_Saved entries_.
*** Begin section ***
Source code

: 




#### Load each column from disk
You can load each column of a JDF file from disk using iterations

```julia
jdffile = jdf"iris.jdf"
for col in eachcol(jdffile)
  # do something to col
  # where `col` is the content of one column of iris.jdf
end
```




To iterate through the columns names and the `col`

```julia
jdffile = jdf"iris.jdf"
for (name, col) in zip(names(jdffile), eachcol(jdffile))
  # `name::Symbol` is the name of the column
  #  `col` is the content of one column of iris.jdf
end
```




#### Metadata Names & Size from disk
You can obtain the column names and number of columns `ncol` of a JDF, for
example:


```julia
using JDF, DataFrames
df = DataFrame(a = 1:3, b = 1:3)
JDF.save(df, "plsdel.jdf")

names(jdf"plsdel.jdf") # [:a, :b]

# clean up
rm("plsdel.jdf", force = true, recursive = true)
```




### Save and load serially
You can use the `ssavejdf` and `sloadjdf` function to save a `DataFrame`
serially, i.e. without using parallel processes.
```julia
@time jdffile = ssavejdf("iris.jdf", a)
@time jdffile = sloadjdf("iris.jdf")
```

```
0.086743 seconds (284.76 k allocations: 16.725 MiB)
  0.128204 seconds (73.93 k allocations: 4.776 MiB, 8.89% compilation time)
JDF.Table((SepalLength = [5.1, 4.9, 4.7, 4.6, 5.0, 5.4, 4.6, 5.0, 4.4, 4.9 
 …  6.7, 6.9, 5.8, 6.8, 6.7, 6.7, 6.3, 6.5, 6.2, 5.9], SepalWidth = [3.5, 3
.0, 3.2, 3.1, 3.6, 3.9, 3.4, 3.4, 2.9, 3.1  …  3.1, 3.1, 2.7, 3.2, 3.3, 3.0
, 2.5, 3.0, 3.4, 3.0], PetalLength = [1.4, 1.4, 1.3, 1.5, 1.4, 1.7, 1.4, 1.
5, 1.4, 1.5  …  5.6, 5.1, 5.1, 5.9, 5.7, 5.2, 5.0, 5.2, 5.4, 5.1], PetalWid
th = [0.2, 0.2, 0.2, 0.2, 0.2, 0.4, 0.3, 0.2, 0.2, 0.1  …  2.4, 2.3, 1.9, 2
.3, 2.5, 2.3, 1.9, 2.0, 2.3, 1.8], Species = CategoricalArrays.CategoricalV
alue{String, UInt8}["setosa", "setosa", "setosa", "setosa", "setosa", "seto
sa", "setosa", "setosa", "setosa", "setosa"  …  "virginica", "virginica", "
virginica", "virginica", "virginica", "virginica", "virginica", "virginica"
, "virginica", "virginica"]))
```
*** End section ***
Search the data for the string "setosa". List each line that has it.

_EXERCISE RESULT_.
alue{String, UInt8}["setosa", "setosa", "setosa", "setosa", "setosa", "seto
sa", "setosa", "setosa", "setosa", "setosa"  …  "virginica", "virginica", "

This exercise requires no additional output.